Pema Chodron says that this blame thing is a barrier, a defense mechanism to keep us from being (from feeling?) vulnerable. I'd have to say that I agree, it's a way of raising myself into a superior position, where it's not my fault, for my own situation.
I am a "good" person. I am a "good" person. I am a "good" person.
What does being able to pay an exorbitantly high rent in the city have to do with being a good person? Am I unsuccessful? Have I not worked hard enough to make money? There it is....these same old stories that I thought I'd worked out so long ago.
Here it is, what kept me up a little late last night with mental chatter and a little observation happening in the background. And may I continue to keep that little observation going, through a few minutes of meditation every day. I know that it's "normal" and fine. I don't need to change a single thing about it. I simply need to be aware of the programs that often begin running when the little protective tiger in me tries to kick in.
I got a little lost again, in the process, thinking that there was (or is) some goal to be had here: I will find a solution and get the space I need.

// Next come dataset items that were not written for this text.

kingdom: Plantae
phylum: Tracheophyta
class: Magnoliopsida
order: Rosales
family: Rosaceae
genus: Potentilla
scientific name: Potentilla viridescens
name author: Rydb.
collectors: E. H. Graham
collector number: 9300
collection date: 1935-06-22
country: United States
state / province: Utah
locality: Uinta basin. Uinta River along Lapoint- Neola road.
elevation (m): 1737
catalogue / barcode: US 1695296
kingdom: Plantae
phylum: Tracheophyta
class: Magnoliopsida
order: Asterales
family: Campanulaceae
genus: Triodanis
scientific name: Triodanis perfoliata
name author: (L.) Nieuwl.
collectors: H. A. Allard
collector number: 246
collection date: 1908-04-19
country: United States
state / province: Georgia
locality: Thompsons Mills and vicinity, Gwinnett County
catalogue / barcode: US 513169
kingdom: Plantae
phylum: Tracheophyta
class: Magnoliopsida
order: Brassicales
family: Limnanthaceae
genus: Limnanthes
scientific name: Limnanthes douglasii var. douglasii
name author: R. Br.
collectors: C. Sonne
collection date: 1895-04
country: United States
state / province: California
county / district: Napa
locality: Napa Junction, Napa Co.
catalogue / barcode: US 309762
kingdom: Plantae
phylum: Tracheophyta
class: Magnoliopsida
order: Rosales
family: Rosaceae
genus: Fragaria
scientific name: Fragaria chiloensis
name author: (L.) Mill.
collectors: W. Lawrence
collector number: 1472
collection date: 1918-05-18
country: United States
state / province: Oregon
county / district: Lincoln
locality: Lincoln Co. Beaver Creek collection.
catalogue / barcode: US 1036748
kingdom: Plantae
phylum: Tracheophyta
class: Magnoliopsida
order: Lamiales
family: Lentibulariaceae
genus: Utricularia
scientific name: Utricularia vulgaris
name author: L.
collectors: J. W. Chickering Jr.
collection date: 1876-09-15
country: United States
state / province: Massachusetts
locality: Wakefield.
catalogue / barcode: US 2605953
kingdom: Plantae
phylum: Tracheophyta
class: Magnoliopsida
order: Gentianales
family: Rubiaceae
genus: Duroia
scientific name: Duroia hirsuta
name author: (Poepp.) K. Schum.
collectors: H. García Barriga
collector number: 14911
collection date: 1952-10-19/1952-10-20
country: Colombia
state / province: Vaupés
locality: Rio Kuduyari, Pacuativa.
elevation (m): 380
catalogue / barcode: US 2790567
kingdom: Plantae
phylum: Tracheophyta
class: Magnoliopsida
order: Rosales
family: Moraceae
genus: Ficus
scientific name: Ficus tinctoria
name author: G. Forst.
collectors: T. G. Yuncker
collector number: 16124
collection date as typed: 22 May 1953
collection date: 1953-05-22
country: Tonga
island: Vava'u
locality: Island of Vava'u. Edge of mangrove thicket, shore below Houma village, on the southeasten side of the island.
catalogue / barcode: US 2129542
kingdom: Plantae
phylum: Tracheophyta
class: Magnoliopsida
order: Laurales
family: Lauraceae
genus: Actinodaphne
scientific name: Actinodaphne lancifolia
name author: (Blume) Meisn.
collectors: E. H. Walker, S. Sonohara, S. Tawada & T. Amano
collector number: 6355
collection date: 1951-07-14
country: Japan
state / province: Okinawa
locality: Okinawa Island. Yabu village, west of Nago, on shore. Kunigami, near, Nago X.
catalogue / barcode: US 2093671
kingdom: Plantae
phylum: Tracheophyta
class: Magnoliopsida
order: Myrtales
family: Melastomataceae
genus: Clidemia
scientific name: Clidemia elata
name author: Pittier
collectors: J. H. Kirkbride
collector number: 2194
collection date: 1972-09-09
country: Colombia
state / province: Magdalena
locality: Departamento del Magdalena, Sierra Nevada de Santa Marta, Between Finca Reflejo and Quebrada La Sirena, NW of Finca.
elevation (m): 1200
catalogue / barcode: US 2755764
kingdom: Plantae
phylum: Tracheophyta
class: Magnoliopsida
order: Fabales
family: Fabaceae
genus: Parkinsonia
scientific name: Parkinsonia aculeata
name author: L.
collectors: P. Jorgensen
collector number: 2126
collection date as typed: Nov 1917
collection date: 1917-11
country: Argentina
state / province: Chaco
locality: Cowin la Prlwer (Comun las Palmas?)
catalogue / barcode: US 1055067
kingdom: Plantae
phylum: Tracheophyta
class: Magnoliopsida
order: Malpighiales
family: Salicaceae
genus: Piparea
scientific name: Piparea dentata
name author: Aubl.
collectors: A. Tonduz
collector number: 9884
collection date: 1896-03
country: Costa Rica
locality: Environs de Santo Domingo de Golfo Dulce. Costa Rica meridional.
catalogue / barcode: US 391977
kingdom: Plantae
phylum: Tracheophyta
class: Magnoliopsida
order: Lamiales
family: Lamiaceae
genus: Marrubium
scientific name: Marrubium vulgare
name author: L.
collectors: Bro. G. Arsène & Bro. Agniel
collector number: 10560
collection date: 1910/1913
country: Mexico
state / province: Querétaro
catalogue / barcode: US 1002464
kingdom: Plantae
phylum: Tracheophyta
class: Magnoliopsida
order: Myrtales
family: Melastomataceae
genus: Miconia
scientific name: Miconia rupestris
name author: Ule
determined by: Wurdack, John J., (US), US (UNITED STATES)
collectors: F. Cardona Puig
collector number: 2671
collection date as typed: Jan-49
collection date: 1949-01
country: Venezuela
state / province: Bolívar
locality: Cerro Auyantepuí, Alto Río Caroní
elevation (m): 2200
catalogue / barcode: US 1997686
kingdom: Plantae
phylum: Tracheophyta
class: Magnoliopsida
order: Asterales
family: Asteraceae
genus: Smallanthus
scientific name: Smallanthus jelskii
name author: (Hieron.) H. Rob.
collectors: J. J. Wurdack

In reality, the thing I'm trying to solve is not important. The process I'm going through as I navigate this thing is what is. The observations I find, as I pull myself back from the intellect and watch it do it's thing, tell me about my character, about how we work as human beings and about some even bigger needs than space. This week, whether I write on it or not, is going to focus more on being so that I can move into a place of acceptance and re-find, as always, the faith I brought back with me from Nepal: The trust in a pathway that I am on, will always be on, and cannot be thrown from. No matter what happens, here it is beneath me, through me and within me; my very own life's path.